• [INFORMATION SHOWN]:
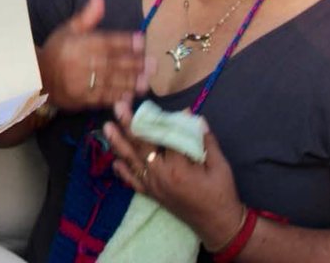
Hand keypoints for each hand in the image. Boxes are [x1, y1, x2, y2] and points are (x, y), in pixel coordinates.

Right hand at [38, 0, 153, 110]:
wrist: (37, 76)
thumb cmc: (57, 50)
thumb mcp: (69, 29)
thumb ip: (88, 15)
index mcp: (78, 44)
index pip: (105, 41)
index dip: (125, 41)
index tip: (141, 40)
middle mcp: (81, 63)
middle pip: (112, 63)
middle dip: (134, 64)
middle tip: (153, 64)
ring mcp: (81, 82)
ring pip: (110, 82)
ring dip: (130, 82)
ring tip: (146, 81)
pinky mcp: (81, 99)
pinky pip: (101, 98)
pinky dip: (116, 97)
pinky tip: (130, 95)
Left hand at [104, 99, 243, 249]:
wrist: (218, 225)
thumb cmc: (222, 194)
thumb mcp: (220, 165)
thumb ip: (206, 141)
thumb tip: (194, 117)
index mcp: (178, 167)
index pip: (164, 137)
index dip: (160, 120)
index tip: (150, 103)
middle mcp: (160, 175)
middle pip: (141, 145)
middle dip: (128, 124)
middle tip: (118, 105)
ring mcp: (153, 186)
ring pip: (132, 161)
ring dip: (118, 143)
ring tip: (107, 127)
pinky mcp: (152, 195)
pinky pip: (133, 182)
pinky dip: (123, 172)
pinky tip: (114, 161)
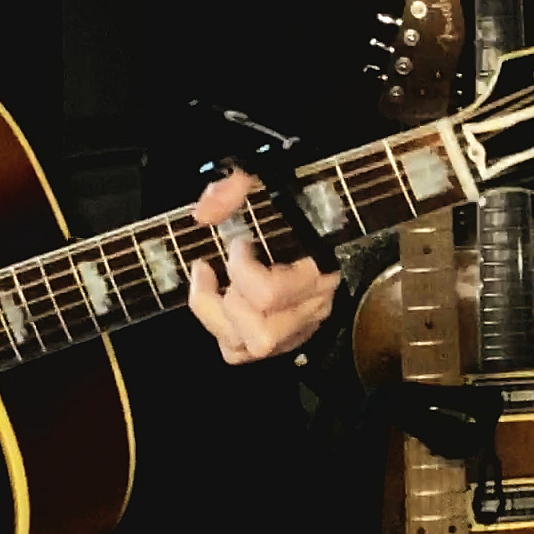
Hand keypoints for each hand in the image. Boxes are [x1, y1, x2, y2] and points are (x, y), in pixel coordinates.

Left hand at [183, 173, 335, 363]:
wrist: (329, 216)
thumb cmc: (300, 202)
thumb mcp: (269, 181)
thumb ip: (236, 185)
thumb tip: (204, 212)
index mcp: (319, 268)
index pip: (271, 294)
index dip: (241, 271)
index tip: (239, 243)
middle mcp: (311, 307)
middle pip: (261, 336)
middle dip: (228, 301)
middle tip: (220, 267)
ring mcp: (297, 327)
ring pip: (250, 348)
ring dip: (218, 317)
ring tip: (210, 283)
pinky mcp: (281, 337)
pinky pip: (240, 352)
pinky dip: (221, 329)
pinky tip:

• [ASSIGNED TASK]:
Go from the first line of the data above to the line containing "middle pip: (112, 63)" and retype exactly those lines, both included, but none of the pictures.

• [YOUR RESPONSE]:
Hand keypoints for each hand in the image. Boxes are [x1, y1, x2, y2] and points are (x, y), in pixel coordinates.

Right hand at [38, 0, 153, 110]:
wrist: (37, 76)
thumb cmc: (57, 50)
thumb mcp: (69, 29)
thumb ip: (88, 15)
index mcp: (78, 44)
index pip: (105, 41)
index dip: (125, 41)
index tip: (141, 40)
middle mcp: (81, 63)
middle pip: (112, 63)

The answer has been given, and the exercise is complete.